Nectar points can be put towards things like train tickets with Virgin, while Tesco's Clubcard points can pay for cinema tickets at Odeon or days out at theme parks such as Legoland. Loyalty cards are hugely popular in the UK, with 76% of Brits carrying between one and five in their wallets.

Nectar card

Nectar.com

Examples of what your Nectar points could be spent on - pizzas, cars and coffee

Marks thinks that while these simple, point-earning cards were enough to keep people interested in the 90s, the big shops now need to do more to hang on to customers.

"They should be recognising historic loyalty in a very different way. Sainsbury's knows that I've had a nectar card for, say, 6 or 7 years so maybe they offer me a different points system to someone who's just signed up.
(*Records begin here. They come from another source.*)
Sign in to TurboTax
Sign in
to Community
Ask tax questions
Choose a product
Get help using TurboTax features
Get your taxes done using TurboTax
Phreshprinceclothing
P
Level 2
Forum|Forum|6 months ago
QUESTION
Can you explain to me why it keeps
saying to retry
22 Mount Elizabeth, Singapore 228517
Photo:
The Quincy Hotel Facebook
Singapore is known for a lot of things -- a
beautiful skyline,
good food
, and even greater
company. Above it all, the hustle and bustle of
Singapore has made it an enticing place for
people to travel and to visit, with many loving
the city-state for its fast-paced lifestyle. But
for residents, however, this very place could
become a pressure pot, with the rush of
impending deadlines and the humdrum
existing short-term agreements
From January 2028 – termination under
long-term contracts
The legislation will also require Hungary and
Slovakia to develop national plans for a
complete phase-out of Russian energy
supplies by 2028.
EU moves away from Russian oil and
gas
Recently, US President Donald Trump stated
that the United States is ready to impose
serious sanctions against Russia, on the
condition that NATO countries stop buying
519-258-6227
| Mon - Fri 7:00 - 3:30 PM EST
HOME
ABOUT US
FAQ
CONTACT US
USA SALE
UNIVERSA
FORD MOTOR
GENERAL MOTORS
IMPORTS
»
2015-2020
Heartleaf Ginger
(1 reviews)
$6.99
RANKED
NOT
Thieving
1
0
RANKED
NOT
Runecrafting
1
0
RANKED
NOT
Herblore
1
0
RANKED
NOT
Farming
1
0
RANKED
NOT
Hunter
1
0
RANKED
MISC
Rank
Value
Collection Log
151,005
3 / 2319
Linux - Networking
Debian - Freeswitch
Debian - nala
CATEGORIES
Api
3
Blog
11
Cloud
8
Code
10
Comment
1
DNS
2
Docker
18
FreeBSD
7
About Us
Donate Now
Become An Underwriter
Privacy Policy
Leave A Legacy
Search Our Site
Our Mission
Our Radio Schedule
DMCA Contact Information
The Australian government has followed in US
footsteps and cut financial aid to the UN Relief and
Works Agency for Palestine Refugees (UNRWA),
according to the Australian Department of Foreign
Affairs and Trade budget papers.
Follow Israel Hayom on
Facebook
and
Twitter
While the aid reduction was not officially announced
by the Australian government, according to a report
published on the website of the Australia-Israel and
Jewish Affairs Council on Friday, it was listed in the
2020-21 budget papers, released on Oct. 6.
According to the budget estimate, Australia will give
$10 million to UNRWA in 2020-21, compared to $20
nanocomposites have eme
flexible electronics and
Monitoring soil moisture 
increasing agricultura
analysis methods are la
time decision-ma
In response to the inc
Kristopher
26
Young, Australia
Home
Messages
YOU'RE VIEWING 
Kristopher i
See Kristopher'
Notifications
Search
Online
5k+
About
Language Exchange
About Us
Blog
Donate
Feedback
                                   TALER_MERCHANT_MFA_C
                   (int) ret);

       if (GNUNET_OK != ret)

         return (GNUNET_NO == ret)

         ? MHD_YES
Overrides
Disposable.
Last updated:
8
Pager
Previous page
Maybe there ought to be a fast-track lane for the check-out. (Waitrose does a self-scanning, fast-track checkout for customers signed up to their loyalty card service).

"We all like to feel important and at the moment I think these guys take our loyalty for granted."

Sainsbury's arguably did just that when, in April, it halved the number of Nectar points it gave customers, cutting the rate from 2 per £1 spent to just 1. Sainsbury's also scrapped Nectar points for using your own bag.

Marks currently runs John Lewis' tech accelerator 'JLab', which provides cash and advice to retail technology start-ups, and he believes retailers should be using technology to take advantage of the boom in data.

Supermarkets could pitch more tailored offers to customers and provide better customer service, picking up on things like card machine errors and contacting people when there's a drop off in shopping activity to find out why. "It's all in the data, that's what it's going to boil down to," Marks says.

It's not just the supermarkets who are missing a trick. Marks says: "I was on a BA flight from Heathrow to Manchester. It was 1 hour delayed and the last time I did that flight it was 45 minutes delayed. I'm a gold card holder. Now they know that I've now been significantly delayed twice and in an age of big data I'm so surprised they're not flagging that up and getting someone to call me and just say sorry. It doesn't cost them anything.

"I don't think big business is using big data half as well as they should be."